▶ _Problem to work on_
Where does the word "зайти" show up in the data? Please find each such line and copy it.

▶ _Source information_
++++++
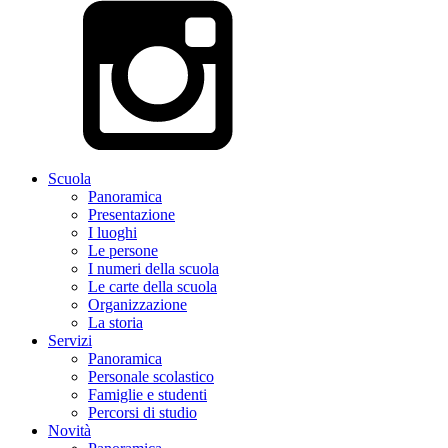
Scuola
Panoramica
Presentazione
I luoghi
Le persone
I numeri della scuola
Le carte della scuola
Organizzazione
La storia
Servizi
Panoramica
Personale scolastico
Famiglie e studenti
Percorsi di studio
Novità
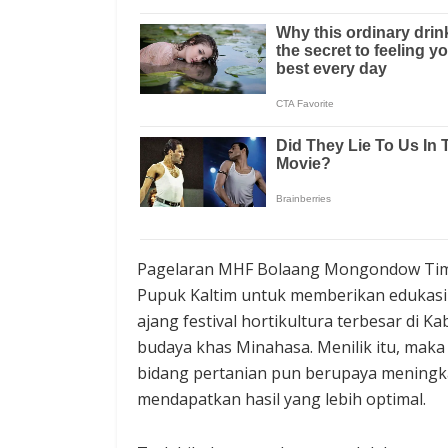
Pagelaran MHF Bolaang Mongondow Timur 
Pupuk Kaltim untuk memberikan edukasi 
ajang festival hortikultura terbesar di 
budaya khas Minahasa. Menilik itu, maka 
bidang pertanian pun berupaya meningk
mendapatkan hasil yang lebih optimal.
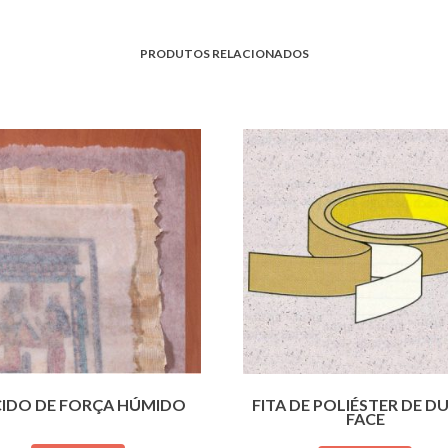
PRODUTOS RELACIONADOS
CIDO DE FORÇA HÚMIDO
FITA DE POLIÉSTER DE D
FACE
++++++
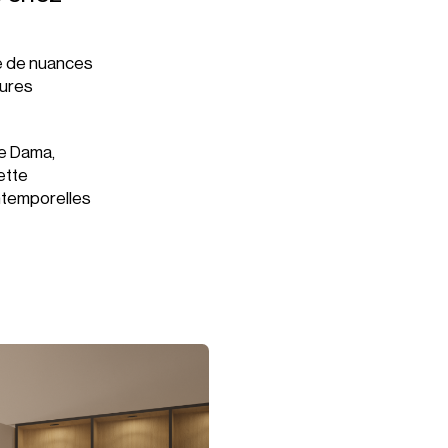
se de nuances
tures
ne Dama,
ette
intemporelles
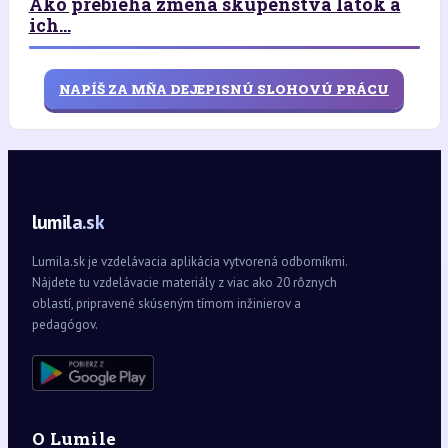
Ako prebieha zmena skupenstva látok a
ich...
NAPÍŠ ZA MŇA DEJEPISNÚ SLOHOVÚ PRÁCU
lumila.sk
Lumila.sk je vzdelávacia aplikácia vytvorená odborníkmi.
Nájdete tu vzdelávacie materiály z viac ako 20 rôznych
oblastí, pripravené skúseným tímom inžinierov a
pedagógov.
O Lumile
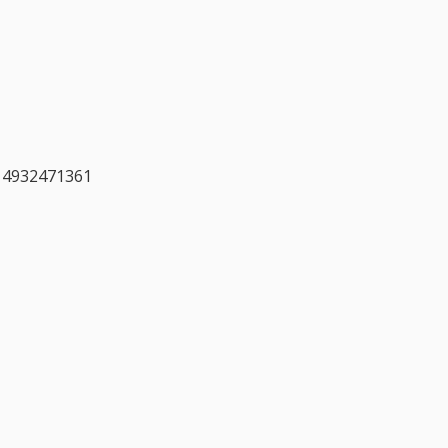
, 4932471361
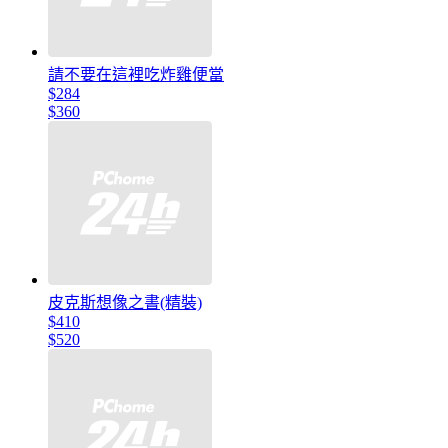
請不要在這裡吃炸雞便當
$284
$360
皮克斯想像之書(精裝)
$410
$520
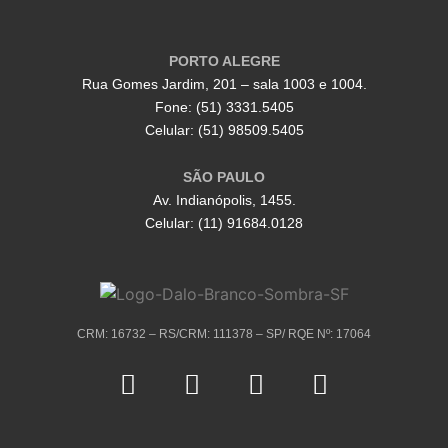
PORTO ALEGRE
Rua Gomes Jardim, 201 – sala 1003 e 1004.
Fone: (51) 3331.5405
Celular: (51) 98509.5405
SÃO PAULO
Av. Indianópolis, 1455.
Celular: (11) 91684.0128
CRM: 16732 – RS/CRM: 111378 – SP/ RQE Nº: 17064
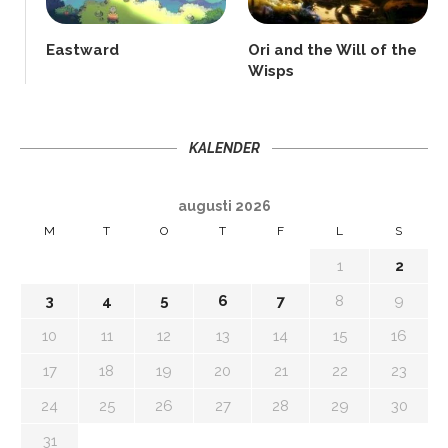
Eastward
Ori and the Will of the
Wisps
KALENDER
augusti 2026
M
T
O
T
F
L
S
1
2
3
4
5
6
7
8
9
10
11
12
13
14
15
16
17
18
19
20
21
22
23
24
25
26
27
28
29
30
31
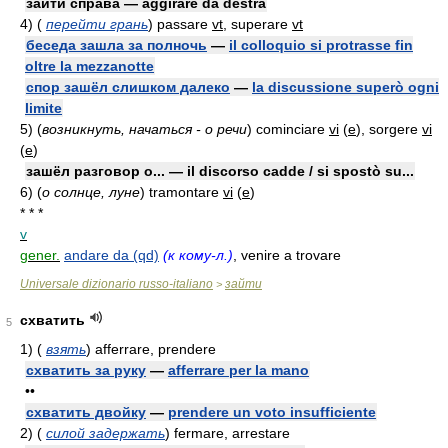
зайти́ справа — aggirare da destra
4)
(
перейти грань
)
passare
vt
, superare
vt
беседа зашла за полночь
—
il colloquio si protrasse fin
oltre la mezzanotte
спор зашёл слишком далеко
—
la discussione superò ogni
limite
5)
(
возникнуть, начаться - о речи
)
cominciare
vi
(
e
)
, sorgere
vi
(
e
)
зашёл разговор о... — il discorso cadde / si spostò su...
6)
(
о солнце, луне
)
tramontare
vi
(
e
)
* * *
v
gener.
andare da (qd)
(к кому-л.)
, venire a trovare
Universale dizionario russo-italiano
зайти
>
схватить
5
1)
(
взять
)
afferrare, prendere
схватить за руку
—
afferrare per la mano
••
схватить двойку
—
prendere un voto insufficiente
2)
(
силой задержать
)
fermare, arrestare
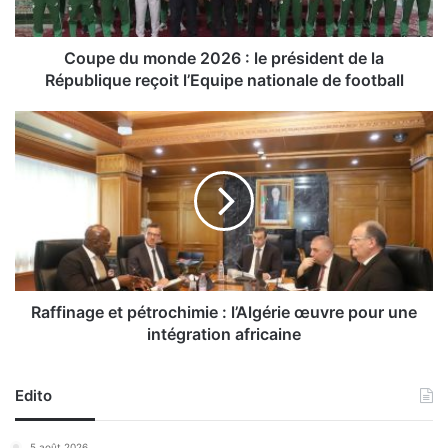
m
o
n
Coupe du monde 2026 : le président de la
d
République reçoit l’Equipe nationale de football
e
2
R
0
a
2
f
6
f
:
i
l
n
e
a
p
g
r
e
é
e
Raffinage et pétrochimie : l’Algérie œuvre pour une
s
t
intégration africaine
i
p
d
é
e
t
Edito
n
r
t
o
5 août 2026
++++++
▶ _Answer section_
зайти́ справа — aggirare da destra
зайти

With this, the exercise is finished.